A Texas state district judge ordered CPS Energy to pay nearly $400 million to Energy Transfer for natural gas purchased during Winter Storm Uri, rejecting the San Antonio utility's claims of price gouging. Judge Laura Salinas of the Texas 166th District Court issued the final judgment Thursday, ruling that CPS Energy breached its contracts with Energy Transfer's subsidiaries and must pay for gas delivered during the February 2021 storm that left millions of Texans without power.
The judgment requires CPS Energy to pay Energy Transfer more than $263 million plus additional costs, according to reporting cited in the article. Interest on the unpaid amounts totals $119 million, and the utility must also cover $9.3 million in attorney's fees. CPS Energy had sued two Energy Transfer subsidiaries in March 2021, one month after Winter Storm Uri, alleging they used the storm as pretext to price gouge and displayed "predatory behavior." Judge Salinas ruled that the contracts were "not unconscionable" as CPS Energy had alleged and that they must be enforced.

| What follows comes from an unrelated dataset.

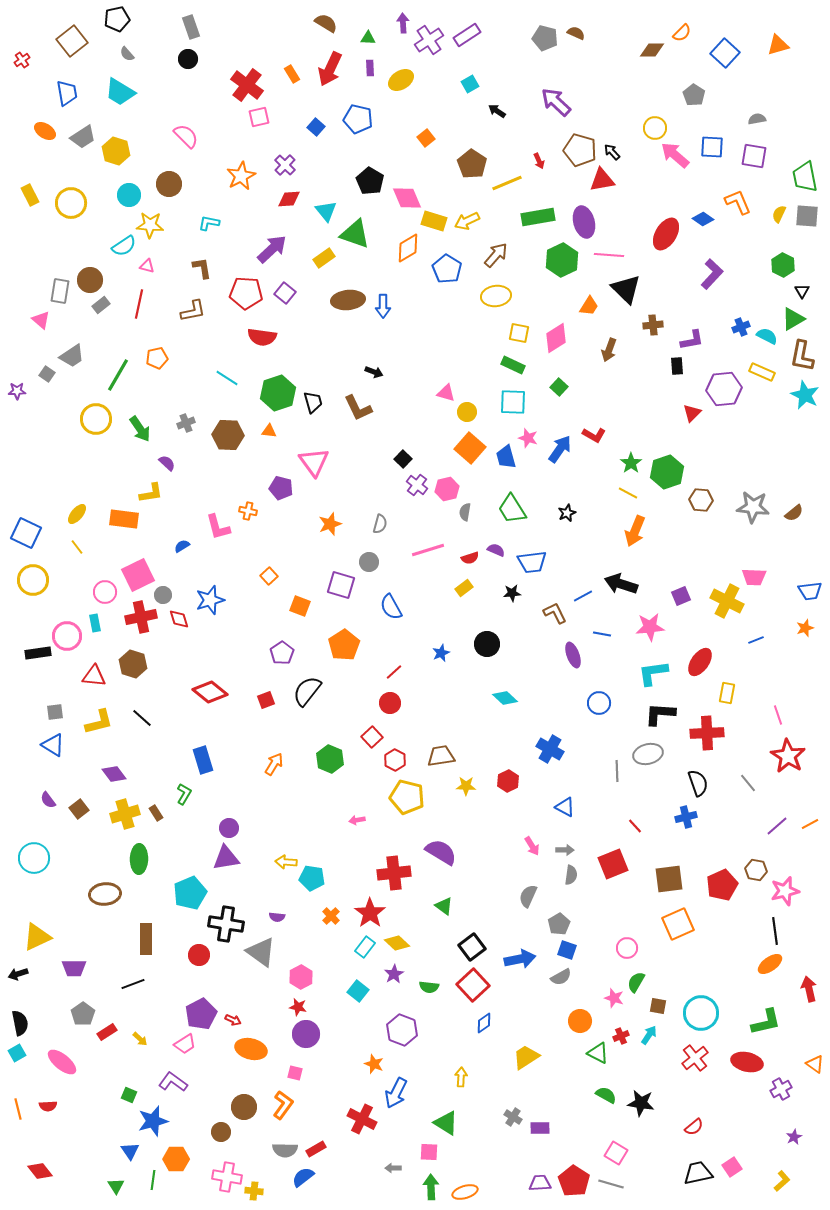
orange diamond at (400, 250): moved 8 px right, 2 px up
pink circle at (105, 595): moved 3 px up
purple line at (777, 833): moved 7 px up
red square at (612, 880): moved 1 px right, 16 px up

In its 2021 lawsuit, CPS Energy argued that "Texas law abhors attempts to leverage a disaster for profit" and claimed the Energy Transfer subsidiaries engaged in "unlawful and unconscionable price gouging." The utility said the gas it required during Winter Storm Uri "was critical to meet essential human needs for residences and businesses, to save lives, and to prevent substantial damage to property." CPS Energy maintained that it "faced a Hobson's choice: Pay an exorbitant price for gas or run out of the gas supply it needed to power critical infrastructure and serve its gas customers' critical human needs."

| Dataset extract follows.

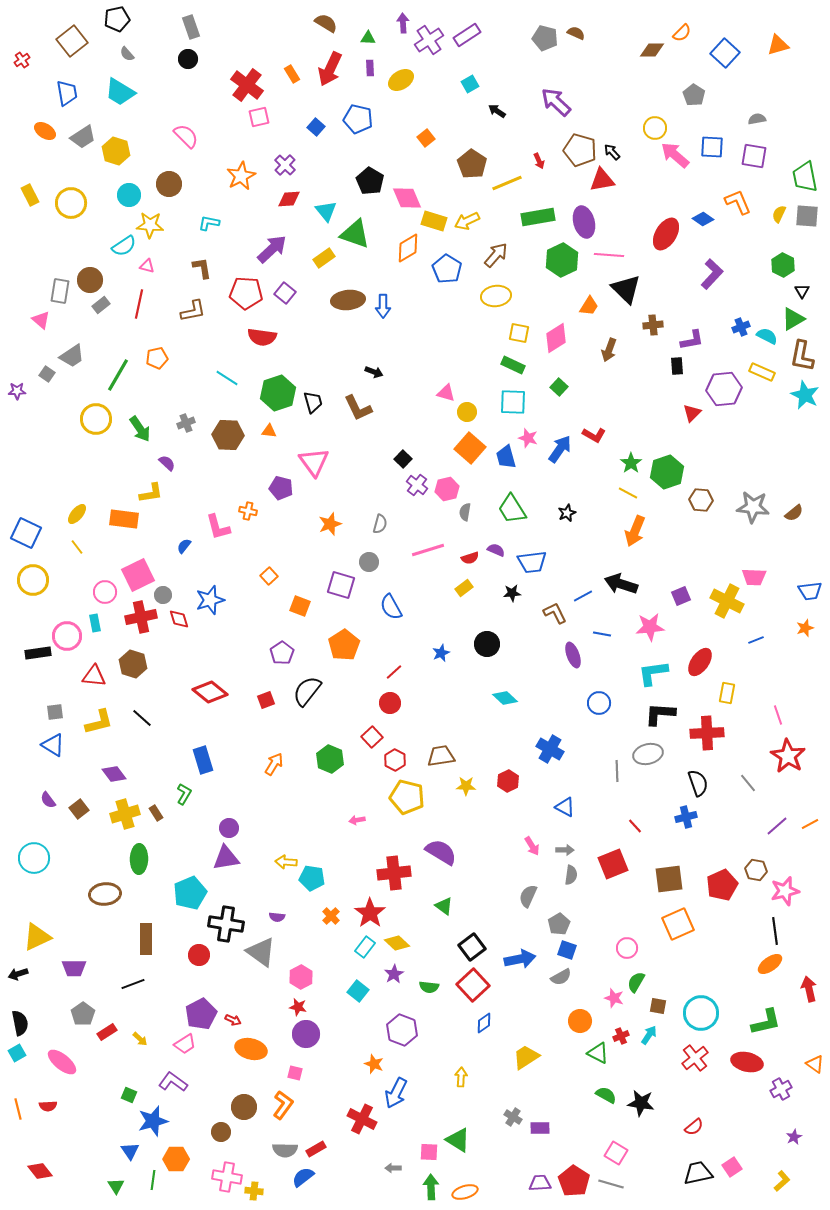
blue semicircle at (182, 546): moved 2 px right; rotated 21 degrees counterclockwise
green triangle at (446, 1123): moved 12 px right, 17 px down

Yetter Coleman, the law firm representing Energy Transfer, countered that evidence showed CPS Energy "failed to adequately prepare for that winter storm season and relied on risky natural gas buying strategies." The firm proved that CPS had ongoing plant failures during the storm that limited its ability to generate electricity, despite having enough gas to serve customers and even sell excess power into the state's wholesale market. The ruling suggests that contractual obligations held firm even during a state disaster, and that utilities can't avoid payment for delivered goods by claiming market conditions made prices unconscionable. CPS Energy now faces a $400 million bill more than five years after the storm that exposed vulnerabilities in Texas's energy infrastructure.